Given text =
· · · ·

Hi Roberto,IQ wrote:This is the point i was talking about. You already use MCMC, but only as a second step after you approximate with a gaussian. I suggested to skip this approximation step and integrate the step 1 maximization into a full bayesian framework. The fact that the quadratic forms sometimes do not have a maximum, would make it even more suited, as f.e. a metropolis hastings algorithm have a higher accept probability in regions with more probability mass. Usually this approximates the posterior and makes it easy to calculate expectations -> but as n gets larger it converges to maximum liklihood. This would get rid of the intermediate maximization step, in a robust way. And if n is not large enough, you could just replicate the data. But maybe its difficult to find a usefull prior for the quadratic forms?Rémi Coulom wrote: My method computes the maximum of the posterior with gradient descent (conjugate gradient, in fact), and it works very well. QLR also has an MCMC sampler for the posterior. Efficiency of MCMC sampling algorithms depend on having a reasonable approximation of the posterior distribution. By computing the maximum and the Hessian at the maximum I can get a good Gaussian approximation that is then used by MCMC. In fact, the posterior samples I plotted in those slides were obtained by MCMC IIRC.
i
Thanks for you advice, but I am afraid what you mention does not solve any of the difficult problems. I repeat that I have no difficulty with estimating the posterior and taking samples from it. The fact that some samples are not definite negative is not a major problem. I tried for a while to use a prior that ensures they are definite negative, but it does not really help, and is not very important.

· · · ·

Work order A =
According to the forum thread on posterior sampling, why is the maximum of the posterior and the Hessian at that maximum computed before MCMC is run? Answer in one to three sentences.
Work order B =
Answer these questions from the forum thread on posterior sampling, one per line:
(i) Which specific method is used to compute the maximum of the posterior?
(ii) In which regions does a Metropolis-Hastings algorithm have a higher acceptance probability?
(iii) What was the outcome of trying a prior that ensures the samples are definite negative?
Work order C =
Carry on the forum thread on posterior sampling from the point where it stops.
The listing that comes next is separate from the forum thread above.

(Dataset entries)
· · · ·

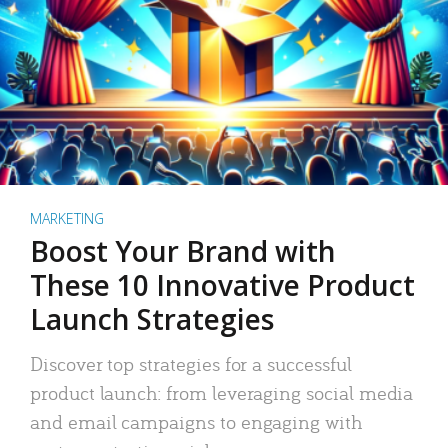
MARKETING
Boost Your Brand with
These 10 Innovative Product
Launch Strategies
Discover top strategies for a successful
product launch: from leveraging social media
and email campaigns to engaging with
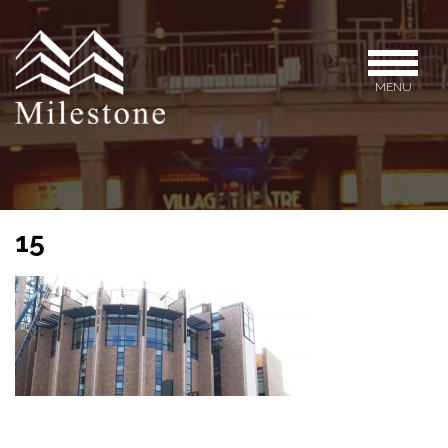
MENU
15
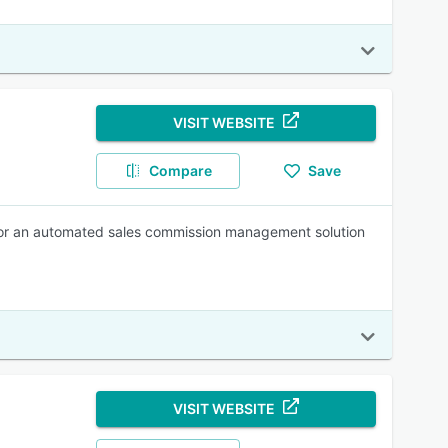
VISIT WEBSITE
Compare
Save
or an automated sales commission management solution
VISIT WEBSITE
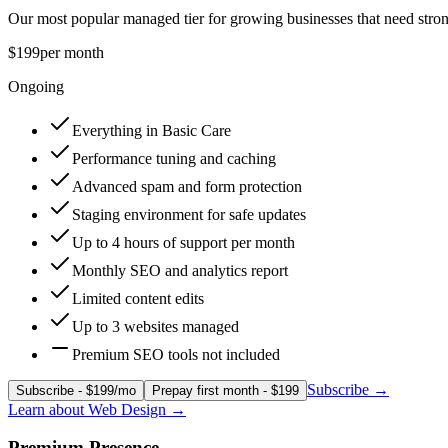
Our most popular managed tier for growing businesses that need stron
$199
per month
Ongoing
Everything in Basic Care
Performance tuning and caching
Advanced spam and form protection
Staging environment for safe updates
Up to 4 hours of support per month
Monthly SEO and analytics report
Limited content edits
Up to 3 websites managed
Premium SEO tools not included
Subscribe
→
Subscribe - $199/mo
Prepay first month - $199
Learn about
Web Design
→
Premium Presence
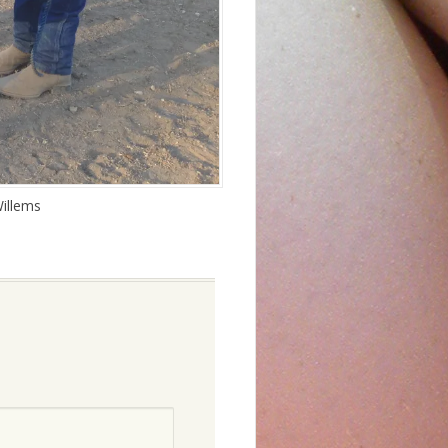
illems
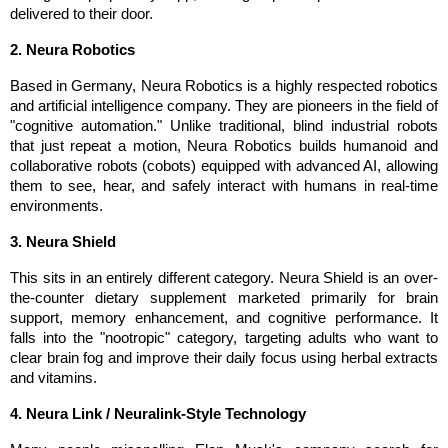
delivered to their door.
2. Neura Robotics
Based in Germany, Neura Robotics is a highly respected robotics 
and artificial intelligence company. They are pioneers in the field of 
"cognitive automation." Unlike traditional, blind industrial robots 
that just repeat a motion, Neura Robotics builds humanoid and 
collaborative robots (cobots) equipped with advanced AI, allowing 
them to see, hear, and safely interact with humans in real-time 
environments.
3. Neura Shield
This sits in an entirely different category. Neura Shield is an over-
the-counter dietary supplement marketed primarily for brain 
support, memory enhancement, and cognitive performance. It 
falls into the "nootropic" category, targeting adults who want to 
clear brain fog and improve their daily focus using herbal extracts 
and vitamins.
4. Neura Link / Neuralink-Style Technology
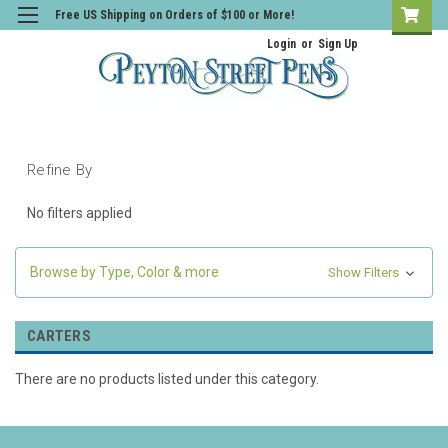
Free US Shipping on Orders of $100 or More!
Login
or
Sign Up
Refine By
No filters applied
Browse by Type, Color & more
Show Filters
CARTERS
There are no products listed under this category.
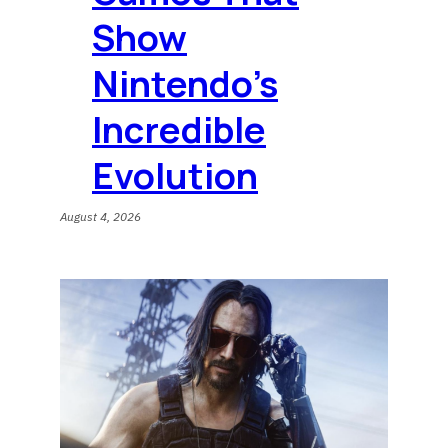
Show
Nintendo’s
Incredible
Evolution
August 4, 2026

· · · ·

Task output A =
MCMC sampling is efficient only when it has a reasonable approximation of the posterior distribution. Computing the maximum and the Hessian there yields a good Gaussian approximation, which the MCMC sampler then uses.

Task output B =
(i) Conjugate gradient.
(ii) Regions with more probability mass.
(iii) It did not really help, and it is not very important.

Task output C =
The main difficulty for the stability and convergence of the algorithm is making the regression local. Since the function to be maximized is never quadratic in practice, quadratic regression has a bias. So, in order to converge to the maximum, it is necessary to progressively remove samples that are far from the maximum. This is difficult to do, because if remote samples are removed too fast, then the algorithm may become unstable, and, if they are not removed fast enough, the algorithm will be inefficient.
After a lot of complicated theoretical and empirical study, I have come up with a satisfactory solution now. So I don't really need any advice, since I know how to make everything work efficienctly and robustly. The last version of QLR I made public did not have all the problems solved (but almost). The current private one is OK.
There are other issues such as "how do I estimate the location of the maximum?", and "with which parameters do I play the next game". I also found some good solutions for that.
All these problems are very subtle and difficult. Even if I don't release the software to the public, I may write a paper about it some day.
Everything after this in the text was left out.